Work to be completed —
In the passage about the Colonial side chair, what replaced the chair's original front feet?

Quoted passage —
== == ==

Posterior
Part One
"That Was Easy"
Coming
from behind something?
Situated
behind something?
Situated
to a rear?
Near
or towards a back?
Coming
after something?
Following?
A
buttock?
A
bottom?
Can
you do that? Is a... at a...
A
flea market?
Or
is that a situated posterior
You
hear?
What
if it is not? Not a ‘back there’;
behind. To a rear. Coming after. Following.
After you have ‘caught’ an ‘antique bug’. Defined that and accomplished initial gatherings and
accumulations. Defined a personal
boundary... that crumbled when you found a “that”. And decided to include that too. In your antique bug.
But
are not those words you’ve heard?
Too. “Flea Market”. “It couldn’t be anything at all. I’ve been there and it is just
awful.” You are such an expert at
all this.
Aren’t
you.
On
Saturday morning one of the (flea market) vendors left the market to attend a
local “yard sale”. There the woman
proprietress pointed out her ‘best thing’ to him. It was (is) a Colonial era (1760) New England straight back
banister back, sausage turned and carved crest side chair with a newer
‘replaced’ broom straw seat and an equally newer coat of black paint. “She wanted seventy-five dollars for
it”. That was a very nominal price
but the flea market vendor fell short of ‘I know’ confidence and... “left
it”. That was okay in the long run
for the omission to the description was that the ‘original’ front feet; carved
‘Spanish feet’ were... long gone.
The
old foot stubs had been sawed off, probably at the time of the new seat and new
paint. They were replaced (in the
front) with ‘ball feet’. The rear
feet were just ‘ended out’. Both foot works left the now ‘restored’
side chair ‘a little low’. To a
knowing eye. Like mine. Your knowing eye does not matter. I don’t depend on it... for a
living. In fact it is doubtful
you, even after I have written out the chair’s description, know what the
chair... or even ‘kind of chair’ “it is”. That is exactly where I want you on this. So... there. And stay there.
The
flea market vendor doesn’t know to ‘look for’ the ‘ending out’. For the ‘you’, consider that a two
hundred and fifty year old chair will have had “a lot” of usage “wear” and ‘height
loss’ to “its feet”. So... ‘ending
out’ is ‘very common’ and a
Colonial
era side chair that does not need to be ‘ended out’ because it retains full
height and has its original feet an... “are intact”... is very rare. Okay?

== == ==

(Source records)
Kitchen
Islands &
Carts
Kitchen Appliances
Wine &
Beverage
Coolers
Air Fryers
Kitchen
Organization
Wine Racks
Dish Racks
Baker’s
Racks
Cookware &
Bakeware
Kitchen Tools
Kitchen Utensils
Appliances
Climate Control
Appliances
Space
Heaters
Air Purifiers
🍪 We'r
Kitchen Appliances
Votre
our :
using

== == ==

Response to this task —
Ball feet replaced them.